== Given records ==
:::::

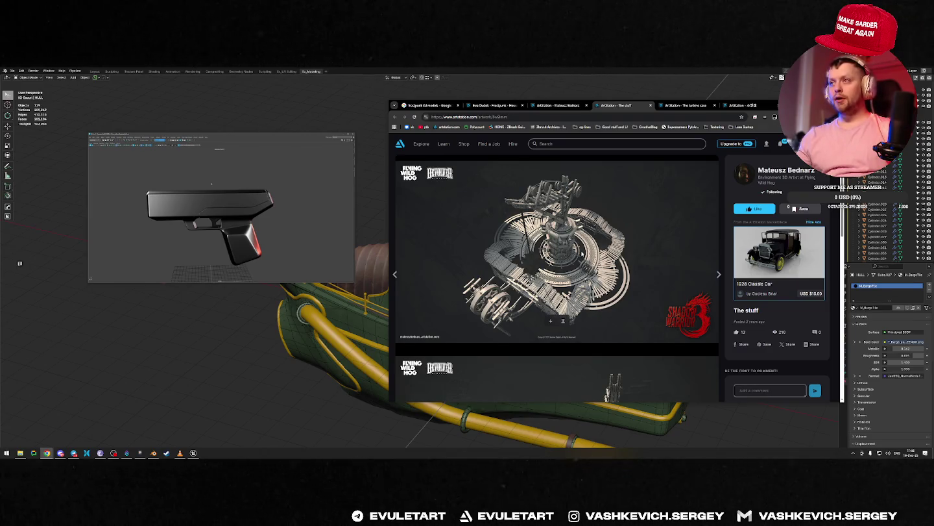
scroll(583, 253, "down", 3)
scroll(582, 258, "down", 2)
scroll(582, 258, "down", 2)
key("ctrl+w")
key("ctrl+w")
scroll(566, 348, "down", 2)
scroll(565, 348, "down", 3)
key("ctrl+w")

:::::

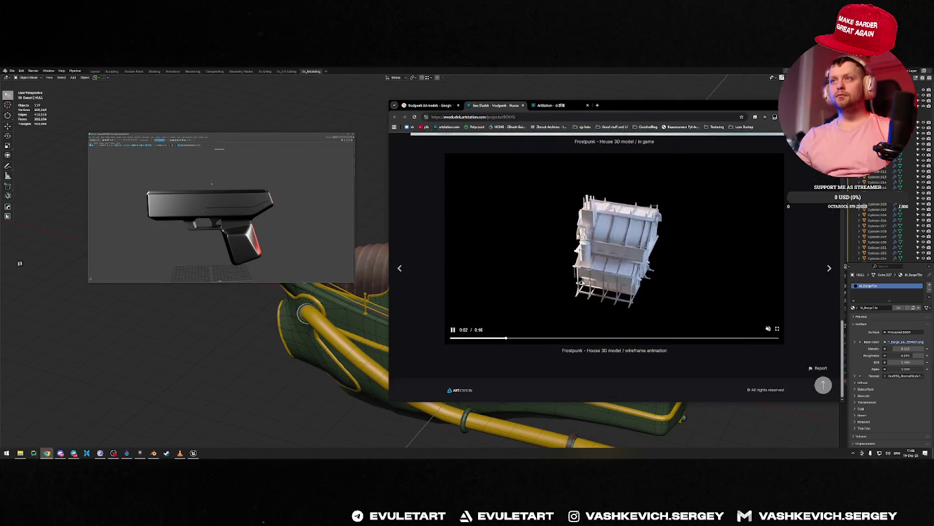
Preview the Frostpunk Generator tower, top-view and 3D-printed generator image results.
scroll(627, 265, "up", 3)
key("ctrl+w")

:::::

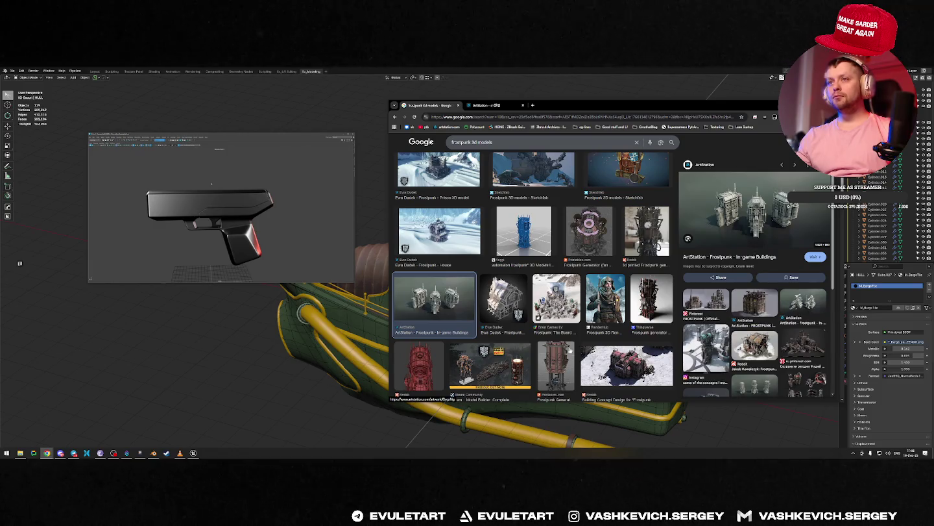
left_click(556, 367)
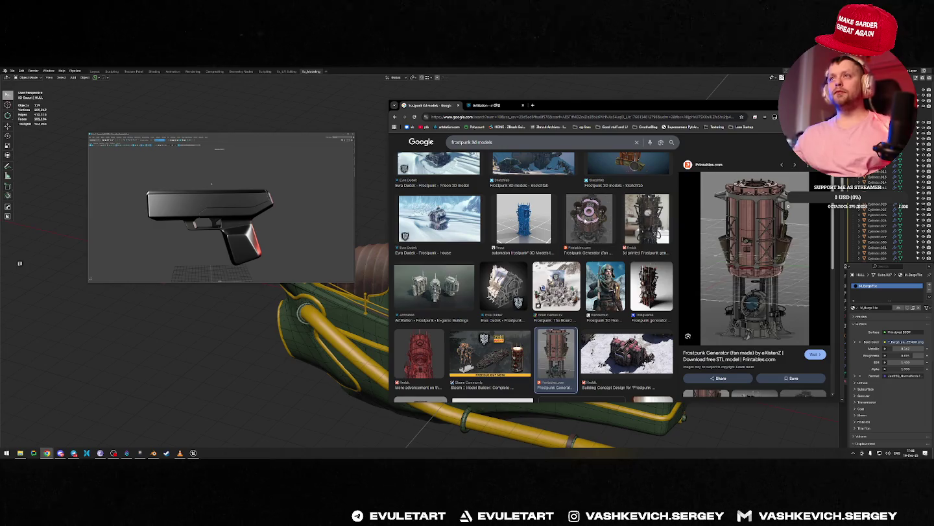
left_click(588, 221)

:::::

== What is being asked ==
Show the lines of the entries that include the string "scroll", copying each in full.

== Response ==
scroll(583, 253, "down", 3)
scroll(582, 258, "down", 2)
scroll(582, 258, "down", 2)
scroll(566, 348, "down", 2)
scroll(565, 348, "down", 3)
scroll(627, 265, "up", 3)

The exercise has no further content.